I thought of the little boy I’d discovered in the cave. And all the children who’d gone missing on Lòn Haven. The wildlings. Most likely, they’d simply gone into the cave to explore. Then they’d fallen out the other side to another time. A day in the past, a century in the future.
The wildlings that people had murdered were their own children. They just didn’t understand how. The stories that had been passed down year upon year had given the people of Lòn Haven a way to make sense of what they saw: whenever a child disappeared, the stories of wildlings and witches provided a way of making connections between past and present.
But I’ve learned to be wary of easy connections. The best way to tell a false narrative, I think, is to consider how neatly cause and effect have been fastened together.
While I was in the hospital, they told me the cancer had spread to my liver and stomach. All they can do is extend my time. Is it weird that I found this ironic? I said yes to chemo, of course. I’ve been allowed to have it at Cassie’s home.
So you see, I kept my promise. I saw someone.
Finn tells me that Cassie had managed to track you down. He tells me, Luna, that you’ve just had your son, Charlie, and that Saffy and Clover are both with you. I can’t tell you how happy I was when he broke this news to me. He says you’re heading to Lòn Haven, even as I write. I know the ferries have had to be canceled on account of the winter weather; I’ve been thinking of that night the four of us had to sleep in my old Renault 5, the wind shaking the roof and the rain beating against the glass. I hated it at the time, and now I’d give anything to go back and spend one more second with you all.
Forgiveness is a kind of time travel, only better, because it sutures the wounds of the past with the wisdom of the present in the same moment as it promises a better future. I’ve traveled forward in time. I don’t know how. I’m only glad that I lived.

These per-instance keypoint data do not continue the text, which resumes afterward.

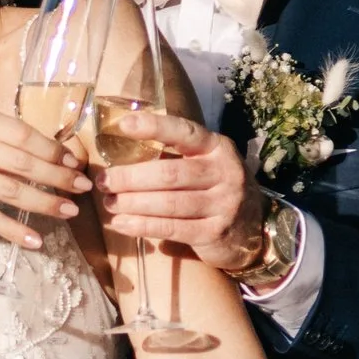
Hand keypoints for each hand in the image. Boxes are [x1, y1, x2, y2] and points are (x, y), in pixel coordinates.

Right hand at [0, 110, 90, 253]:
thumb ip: (2, 138)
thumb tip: (54, 151)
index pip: (24, 133)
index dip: (54, 150)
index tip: (75, 163)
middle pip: (23, 162)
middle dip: (58, 176)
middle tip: (83, 188)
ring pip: (11, 189)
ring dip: (44, 203)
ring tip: (69, 212)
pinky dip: (14, 230)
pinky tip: (34, 240)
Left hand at [98, 113, 268, 273]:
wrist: (254, 229)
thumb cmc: (216, 189)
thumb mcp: (206, 164)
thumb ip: (176, 155)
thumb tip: (122, 150)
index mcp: (217, 148)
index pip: (184, 132)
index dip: (153, 127)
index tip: (123, 125)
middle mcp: (224, 173)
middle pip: (169, 174)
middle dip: (130, 177)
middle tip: (103, 181)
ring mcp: (223, 204)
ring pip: (168, 203)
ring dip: (132, 203)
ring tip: (109, 203)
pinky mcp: (215, 233)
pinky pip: (171, 228)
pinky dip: (142, 226)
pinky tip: (122, 224)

But I’m not sure if I’ll make it, Luna. I’m not sure I’ll be able to hang on long enough to see you one last time. I’m going to try. But if not, if I slip away before I get the chance to hold you again, I wanted to write down the story of what really happened on Lòn Haven.
As you’ll see, cause and effect in this tale do not fit easily together. The pieces are odd and misshaped because truth is messy and porous.
I want you to know that I never abandoned you. I want you to know that I’m sorry for being deceived, even enough to take you into the woods. I think that everything I’ve done in my life has been pulling me back to you.
Right now, I’m sitting in Cassie’s living room watching cars move along the road at the bottom of the field, and every time I see someone my heart leaps. Snow has whitened the hills; already night has drawn a black curtain over the horizon. I’m wondering if you’ve chosen not to come. If you’ve decided that the years between us are too many, the trauma too great to put aside.
I’ll understand that, Luna. It will never make me stop loving you.
But now I see a woman walking up the garden path. There’s a baby strapped to her chest, and by her side is a little girl with red hair that dances in the wind. I feel a flash of recognition.
“Easy, Liv,” Finn says as I get up from my seat. “You need to rest.”
But I pull myself up, and he puts an arm around my waist to help me.
“It’s them,” I tell him, breathless. “It’s my daughters.”
LUNA, NOW
“We’re here, Charlie,” Luna tells her son, unclipping his seat belt and holding his hand as he jumps out.
“I’ll take the flowers, Mummy,” Charlie says.
She’s pregnant again, and on medication for the migraines that returned with a vengeance at the start of her second trimester. Luna only learned what they were when Ethan happened to mention them to one of his Pilates clients. She’d felt stupid, thinking that somehow Clover had been causing them. But then, she’d never had a migraine before she was pregnant, so how was she to know?